Example fourteen: preparation of 1-p-bromophenyl-3-phenyl-1, 3-propanedione
Figure BDA0002254813390000152
A one-pot method:
3-p-bromophenyl-1-phenyl-2-propenone (28.5mg, 0.10mmol) was added to 1mL of dimethylsulfoxide solvent, followed by the addition of imidazole (8.16mg, 0.12mmol), triethylamine (12.1mg, 0.12mmol) and DMAP (2.44mg, 0.02mmol) in that order, and the mixture was stirred overnight at 50 ℃ and monitored for reaction by TLC, and after completion of the reaction of the starting material, potassium hydroxide (16.8mg, 0.30mmol) was added and stirred at room temperature for 2 hours, and the reaction was monitored by TLC until completion of the reaction of the starting material. Pouring the reaction solution into 10mL of water, extracting with ethyl acetate (extracting for three times, 10mL each time), combining organic phases, washing with water and saturated saline in sequence, drying with sodium sulfate, filtering, performing reduced pressure rotary evaporation, purifying by a chromatographic silica gel column, performing reduced pressure collection, and performing vacuum drying to obtain 25.6mg of yellow oily 1-p-bromophenyl-3-phenyl-1, 3-propanedione, wherein the yield is as follows: the content of the waste water is 84.4%,1H NMR(600MHz,CDCl3)δ16.80(s,1H),7.98(dd,J=8.3,1.2Hz,2H),7.89–7.83(m,2H),7.65–7.61(m,2H),7.59–7.54(m,1H),7.53–7.48(m,2H),6.82(s,1H)。

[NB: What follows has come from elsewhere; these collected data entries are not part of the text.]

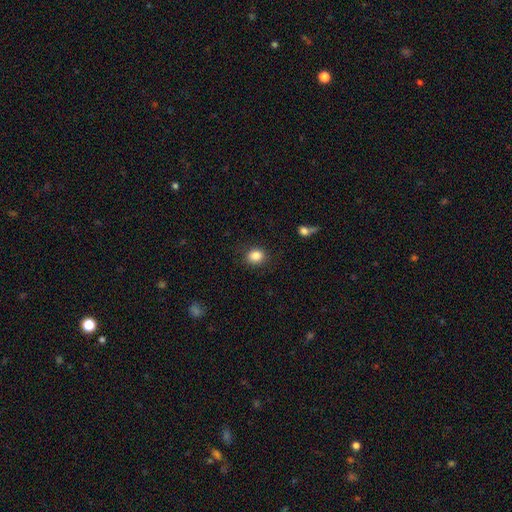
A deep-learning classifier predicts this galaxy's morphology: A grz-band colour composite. It shows a smooth galaxy with no disk features (86%) that is round (64%). Merging: none (87%).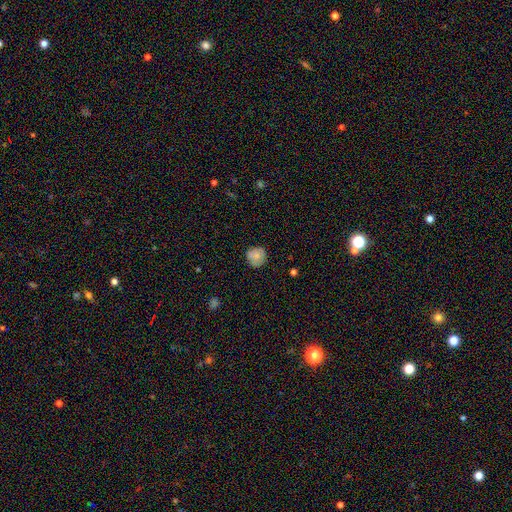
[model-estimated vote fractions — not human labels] smooth-or-featured: smooth: 81% | featured or disk: 10% | star or artifact: 9%
  how-rounded: round: 90% | in between: 9% | cigar-shaped: 1%
  merging: none: 81% | minor disturbance: 15% | major disturbance: 3% | merger: 1%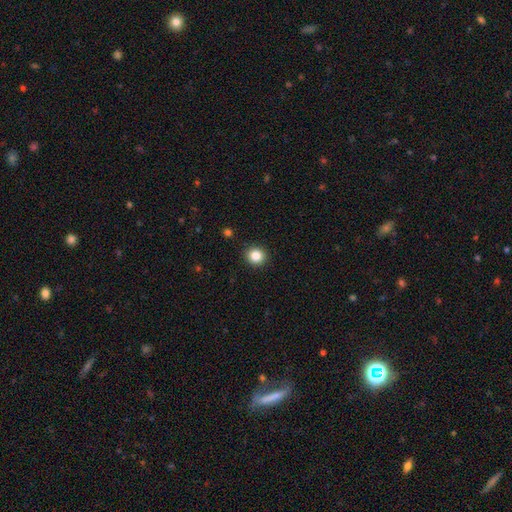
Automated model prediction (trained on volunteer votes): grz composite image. It shows a smooth galaxy with no disk features (85%) that is round (90%). Merging: none (92%).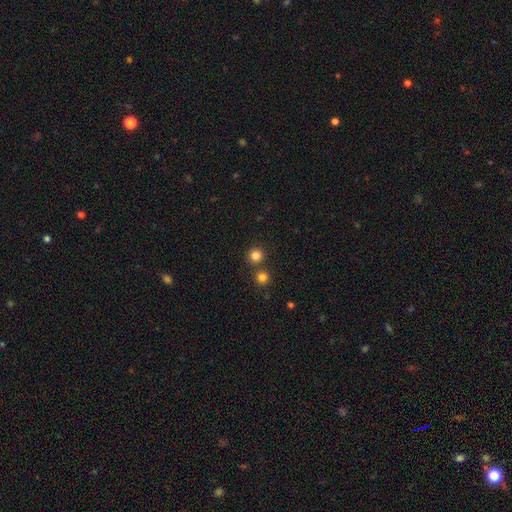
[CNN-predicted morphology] smooth-or-featured: smooth: 83% | star or artifact: 13% | featured or disk: 4%
  how-rounded: round: 94% | in between: 5% | cigar-shaped: 1%
  merging: none: 77% | merger: 15% | minor disturbance: 6% | major disturbance: 2%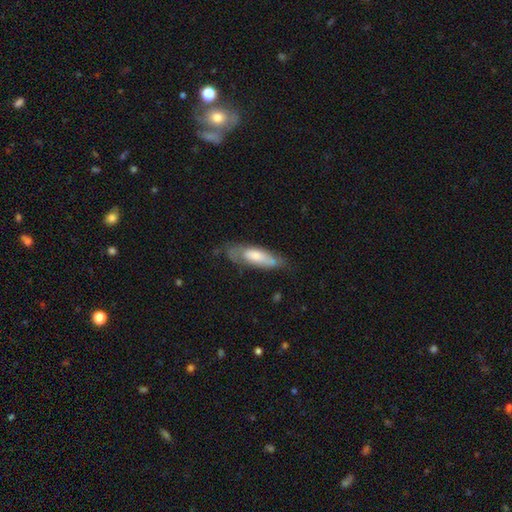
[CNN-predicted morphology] A smooth galaxy with no disk features (53%) that is in between round and cigar-shaped (53%). Merging: none (56%).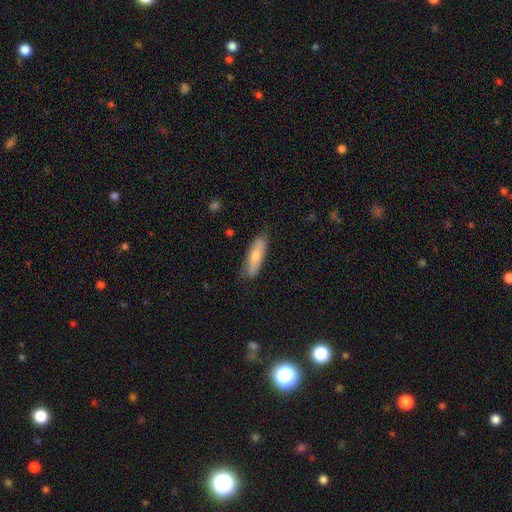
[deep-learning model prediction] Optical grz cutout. It shows a smooth galaxy with no disk features (70%) that is cigar-shaped (57%). Merging: none (80%).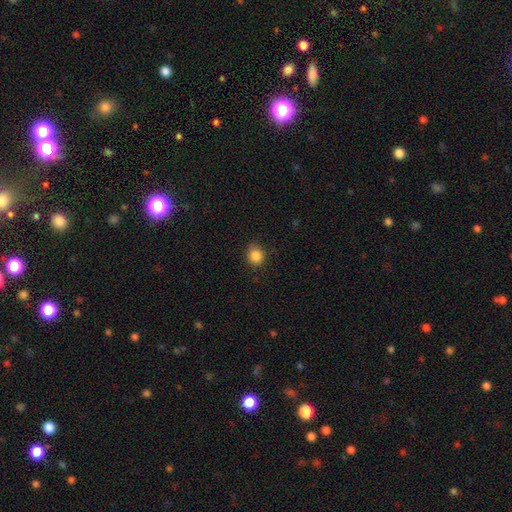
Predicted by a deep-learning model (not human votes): smooth_or_featured: smooth (p=0.86) [alt: star or artifact p=0.10]
how_rounded: round (p=0.78) [alt: in between p=0.21]
merging: none (p=0.81) [alt: minor disturbance p=0.15]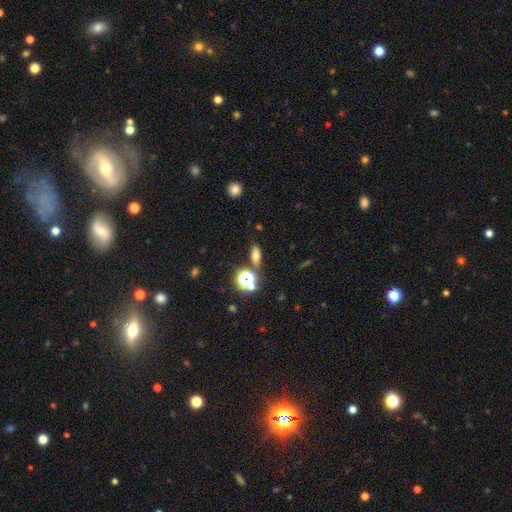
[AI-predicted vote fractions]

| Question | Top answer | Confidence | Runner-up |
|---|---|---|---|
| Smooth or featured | smooth | 61% | star or artifact (23%) |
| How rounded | in between | 63% | cigar-shaped (22%) |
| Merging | none | 80% | minor disturbance (10%) |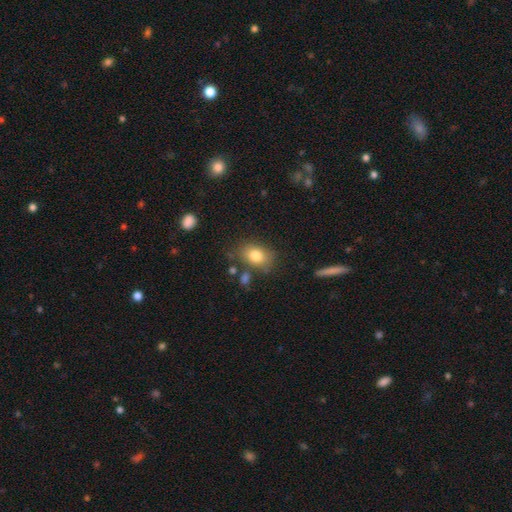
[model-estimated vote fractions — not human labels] smooth-or-featured: smooth: 80% | featured or disk: 11% | star or artifact: 9%
  how-rounded: in between: 76% | round: 23% | cigar-shaped: 1%
  merging: none: 74% | minor disturbance: 16% | merger: 5% | major disturbance: 5%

example fifteen: preparation of 1-p-bromophenyl-3-phenyl-1, 3-propanedione
Figure BDA0002254813390000161
A one-pot method:
adding 3-p-bromophenyl-1-phenyl-2-propiophenone (28.5mg, 0.10mmol) to 1mL of dimethyl sulfoxide solvent, sequentially adding pyrazole (8.16mg, 0.12mmol), triethylamine (12.1mg, 0.12mmol) and DMAP (2.44mg, 0.02mmol), stirring at 50 ℃ overnight, monitoring the reaction by TLC, adding potassium hydroxide (1.1 mmol) after the reaction of the raw materials is completed6.8mg, 0.30mmol), stirred at room temperature for 2h, the reaction was monitored by TLC and the starting material reacted completely. The reaction solution was poured into 10mL of water, then extracted with ethyl acetate (10 mL each time after three extractions), the organic phases were combined, washed sequentially with water and saturated brine, then dried over sodium sulfate, filtered, rotary evaporated under reduced pressure, purified by a silica gel column chromatography, collected under reduced pressure, and dried under vacuum to give 25.0mg of 1-p-bromophenyl-3-phenyl-1, 3-propanedione as a yellow oil, yield: the content of the waste water is 82.5%,1H NMR(600MHz,CDCl3)δ16.80(s,1H),7.98(dd,J=8.3,1.2Hz,2H),7.89–7.83(m,2H),7.65–7.61(m,2H),7.59–7.54(m,1H),7.53–7.48(m,2H),6.82(s,1H)。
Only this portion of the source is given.